This isn’t the first time makers of dangerous products have found ways to claim evidence against them is inconclusive, or have funded supposedly independent research programs that purport to search for the “real” roots of the problem. The tobacco industry stalled for years by using public information campaigns to create controversy over established facts about the dangers of smoking. The gun lobby borrowed these tactics to promote the idea that having lots of unregulated guns around keeps us safe, even as our rate of gun-related deaths ballooned compared to other countries.

Such tactics are sometimes referred to as “misdirection,” which in the case of the tobacco and gun lobbies has been defined as “[altering] the nature of the debate until it is winnable, or at least not loseable. In some instances stalemate will do. If new information arises that shows an existing position to be wrong, move on to another.”

The mission of the GEBN, per its website, is, “To connect and engage multi-disciplinary scientists and other experts around the globe dedicated to applying and advancing the science of energy balance to achieve healthier living.” The “science of energy balance” refers to the well-established fact that what you eat is only part of what determines your weight. The other part is how many calories you burn.

This message is particularly dangerous for the simple reason that it’s largely true, and on the surface it’s hard to find fault with a pro-exercise message. But the fact that gaps remain in our understanding of the relationship between diet, exercise and health does not mean we should alter the prevailing consensus about the dangers of soda. But that is what GEBN threatens to do; its message implies that if you do more exercise, you can enjoy more Coke.

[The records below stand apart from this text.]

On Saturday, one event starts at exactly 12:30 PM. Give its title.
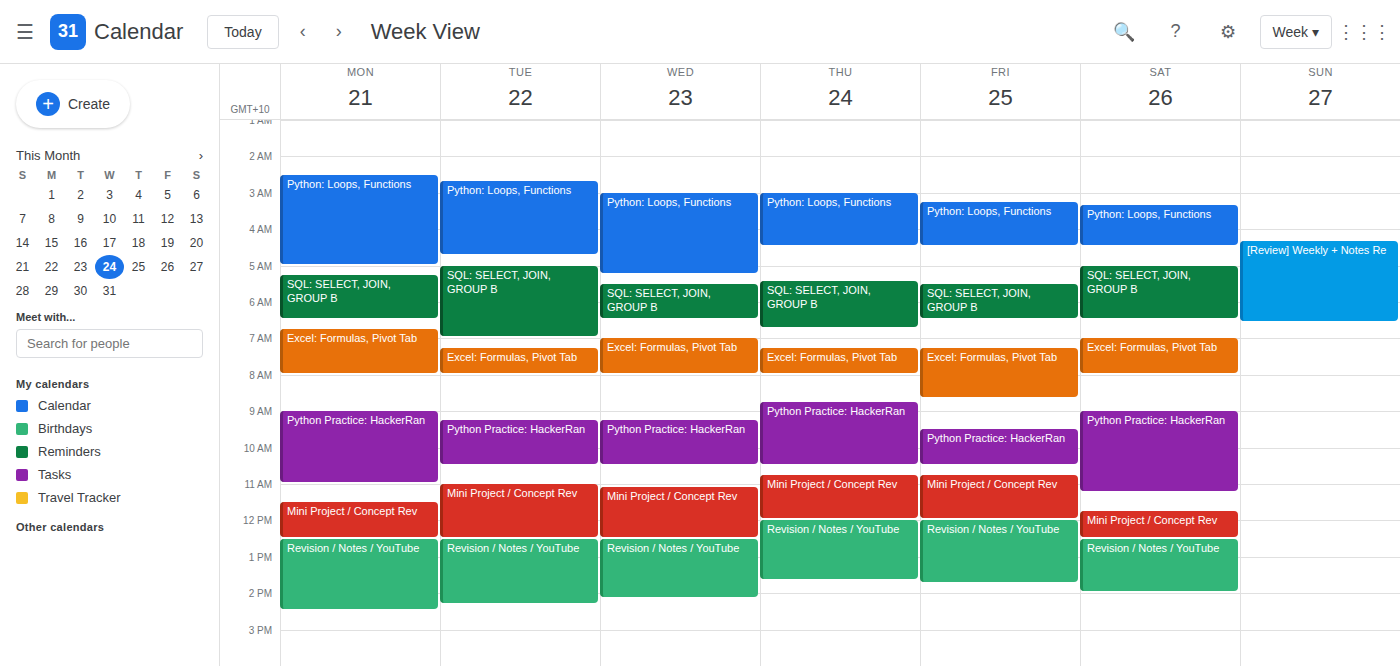
"Revision / Notes / YouTube"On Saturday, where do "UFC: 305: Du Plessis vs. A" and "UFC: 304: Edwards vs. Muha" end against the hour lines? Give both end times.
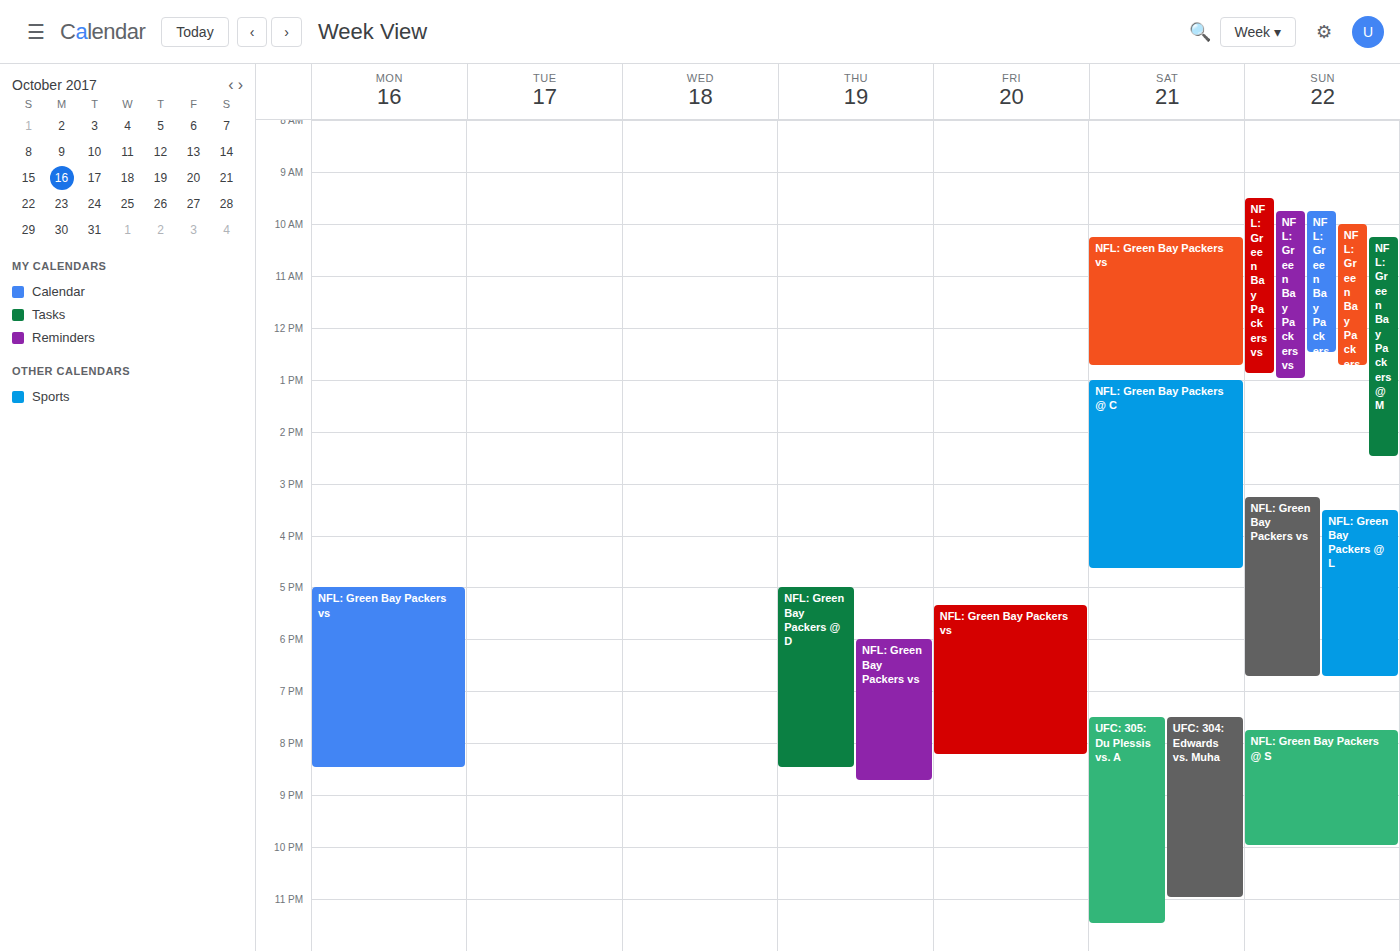
"UFC: 305: Du Plessis vs. A": 11:30 PM, halfway between the 11 PM and 12 AM lines. "UFC: 304: Edwards vs. Muha": 11:00 PM, exactly on the 11 PM line.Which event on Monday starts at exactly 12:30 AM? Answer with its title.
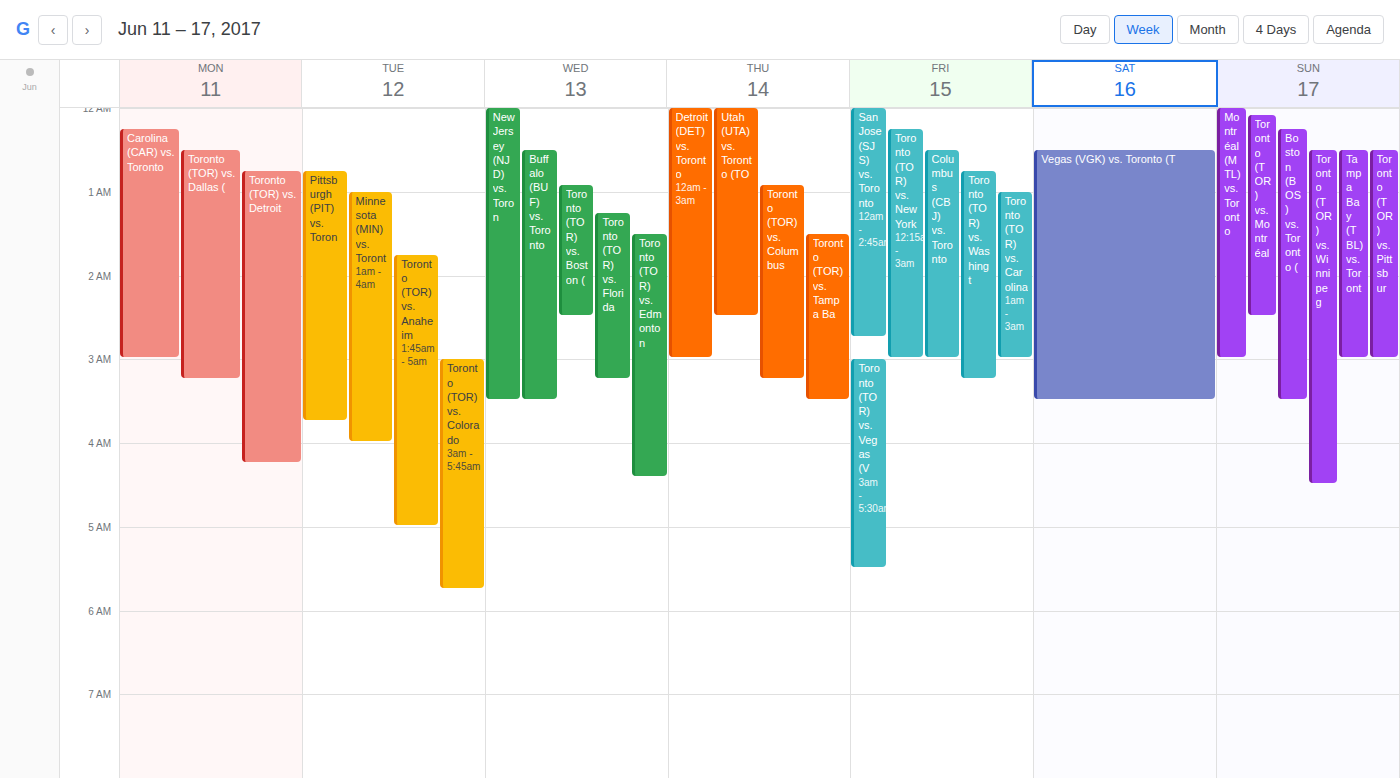
"Toronto (TOR) vs. Dallas ("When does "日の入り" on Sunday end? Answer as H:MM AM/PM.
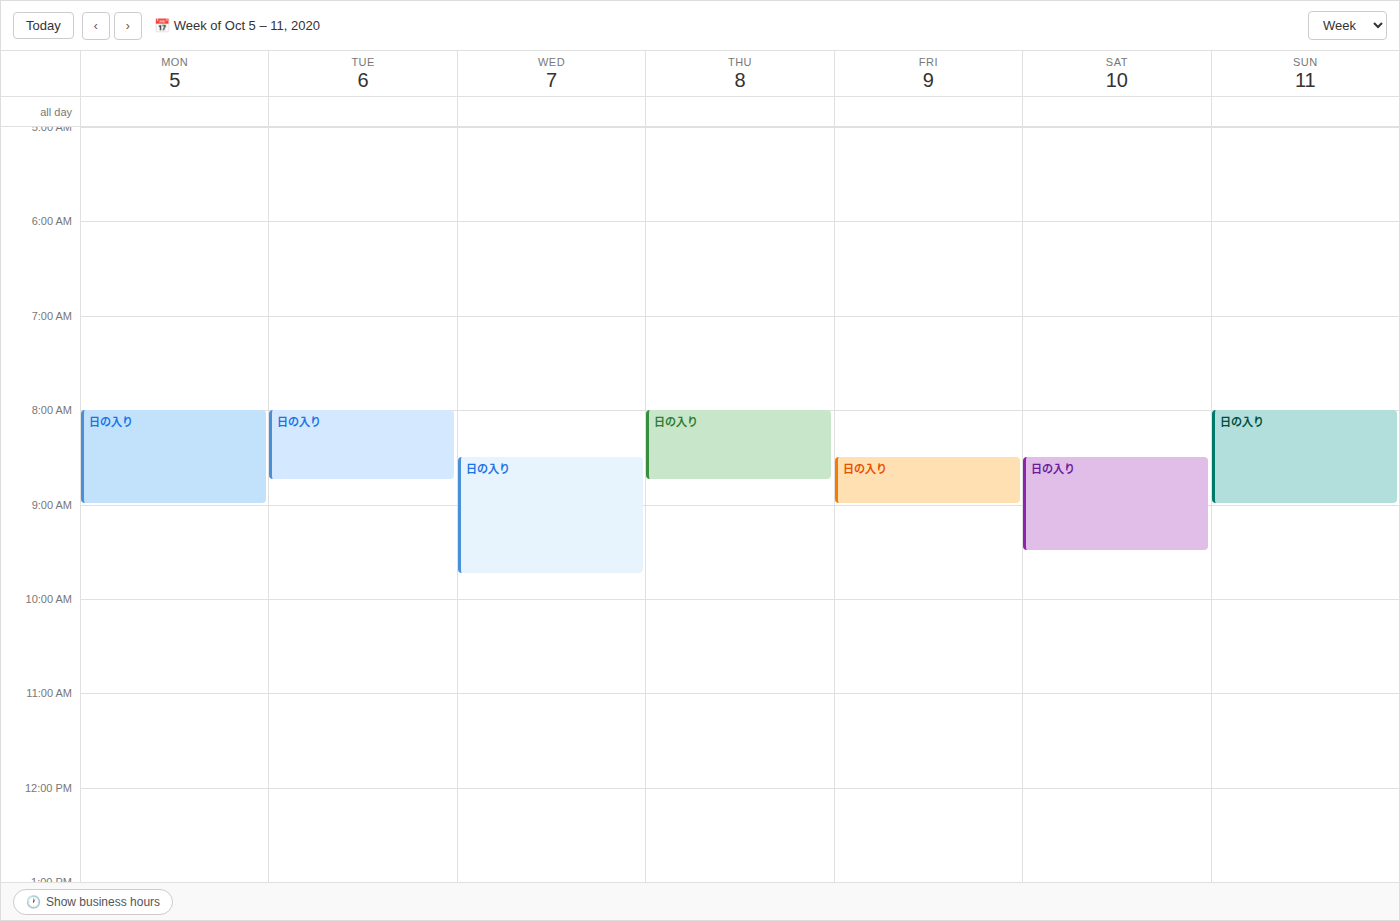
9:00 AM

But while exercise burns calories, it also increases appetite, which can lead to more eating, which can replace all of those burned calories. People who eat more sugar can become insulin-resistant, so their bodies make more insulin, which leads to more fat deposition. And foods that are high in fiber, like nuts, lead to less weight gain per calorie than foods with a similar amount of calories but less fiber, like, say, Coca Cola. While it is possible to outrun a bad diet, there is no question that it’s easier to manage your weight by focusing on what you eat. Much easier. But GEBN threatens to question this reality, just the same, by misdirecting the focus on obesity and related conditions away from diet and toward energy balance.